### [DATASET EXTRACT]

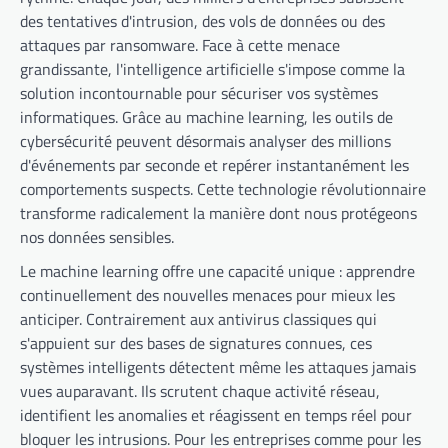
des tentatives d'intrusion, des vols de données ou des
attaques par ransomware. Face à cette menace
grandissante, l'intelligence artificielle s'impose comme la
solution incontournable pour sécuriser vos systèmes
informatiques. Grâce au machine learning, les outils de
cybersécurité peuvent désormais analyser des millions
d'événements par seconde et repérer instantanément les
comportements suspects. Cette technologie révolutionnaire
transforme radicalement la manière dont nous protégeons
nos données sensibles.
Le machine learning offre une capacité unique : apprendre
continuellement des nouvelles menaces pour mieux les
anticiper. Contrairement aux antivirus classiques qui
s'appuient sur des bases de signatures connues, ces
systèmes intelligents détectent même les attaques jamais
vues auparavant. Ils scrutent chaque activité réseau,
identifient les anomalies et réagissent en temps réel pour
bloquer les intrusions. Pour les entreprises comme pour les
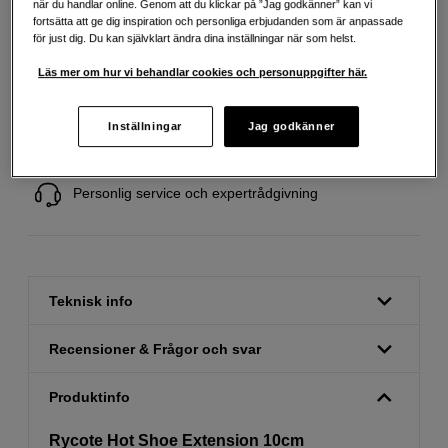
när du handlar online. Genom att du klickar på ”Jag godkänner” kan vi
fortsätta att ge dig inspiration och personliga erbjudanden som är anpassade
för just dig. Du kan självklart ändra dina inställningar när som helst.
Läs mer om hur vi behandlar cookies och personuppgifter här.
Fri frakt vid köp över 1 500 kronor
Inställningar
Jag godkänner
Köp nu och betala inom 30 dagar
Personlig service och expertrådgivning
Teknisk info
Recensioner & Frågor och svar
Produktinfo
Rycote Hot Shoe Extension 10cm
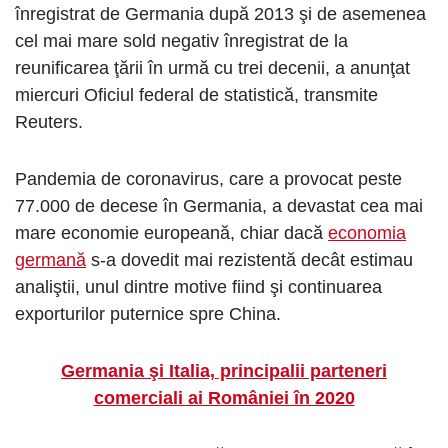
înregistrat de Germania după 2013 şi de asemenea
cel mai mare sold negativ înregistrat de la
reunificarea ţării în urmă cu trei decenii, a anunţat
miercuri Oficiul federal de statistică, transmite
Reuters.
Pandemia de coronavirus, care a provocat peste
77.000 de decese în Germania, a devastat cea mai
mare economie europeană, chiar dacă
economia
germană
s-a dovedit mai rezistentă decât estimau
analiştii, unul dintre motive fiind şi continuarea
exporturilor puternice spre China.
Germania şi Italia, principalii parteneri
comerciali ai României în 2020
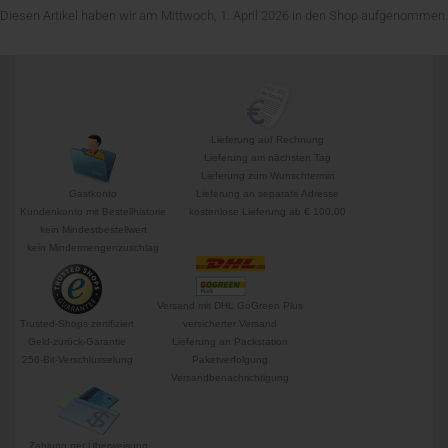
Diesen Artikel haben wir am Mittwoch, 1. April 2026 in den Shop aufgenommen.
Lieferung auf Rechnung
Lieferung am nächsten Tag
Lieferung zum Wunschtermin
Gastkonto
Lieferung an separate Adresse
Kundenkonto mit Bestellhistorie
kostenlose Lieferung ab € 100,00
kein Mindestbestellwert
kein Mindermengenzuschlag
Versand mit DHL GoGreen Plus
Trusted-Shops zertifiziert
versicherter Versand
Geld-zurück-Garantie
Lieferung an Packstation
256-Bit-Verschlüsselung
Paketverfolgung
Versandbenachrichtigung
Zahlung per Überweisung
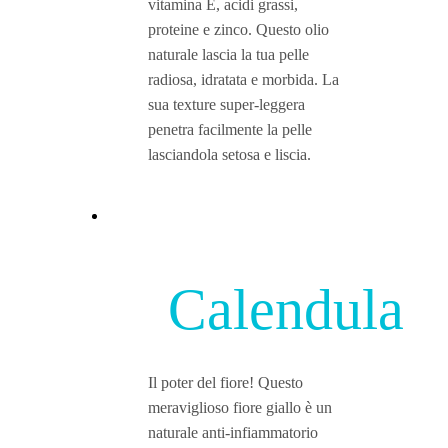
vitamina E, acidi grassi,
proteine e zinco. Questo olio
naturale lascia la tua pelle
radiosa, idratata e morbida. La
sua texture super-leggera
penetra facilmente la pelle
lasciandola setosa e liscia.
Calendula
Il poter del fiore! Questo
meraviglioso fiore giallo è un
naturale anti-infiammatorio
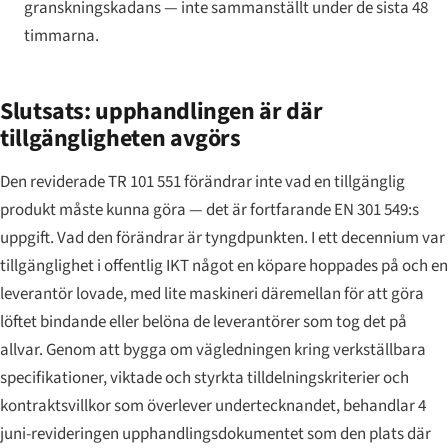
granskningskadans — inte sammanställt under de sista 48
timmarna.
Slutsats: upphandlingen är där
tillgängligheten avgörs
Den reviderade TR 101 551 förändrar inte vad en tillgänglig
produkt måste kunna göra — det är fortfarande EN 301 549:s
uppgift. Vad den förändrar är tyngdpunkten. I ett decennium var
tillgänglighet i offentlig IKT något en köpare hoppades på och en
leverantör lovade, med lite maskineri däremellan för att göra
löftet bindande eller belöna de leverantörer som tog det på
allvar. Genom att bygga om vägledningen kring verkställbara
specifikationer, viktade och styrkta tilldelningskriterier och
kontraktsvillkor som överlever undertecknandet, behandlar 4
juni-revideringen upphandlingsdokumentet som den plats där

### [ASSIGNED TASK]
Your answer should consist of all lines above that include the string "göra".

### [WRITTEN SOLUTION]
produkt måste kunna göra — det är fortfarande EN 301 549:s
leverantör lovade, med lite maskineri däremellan för att göra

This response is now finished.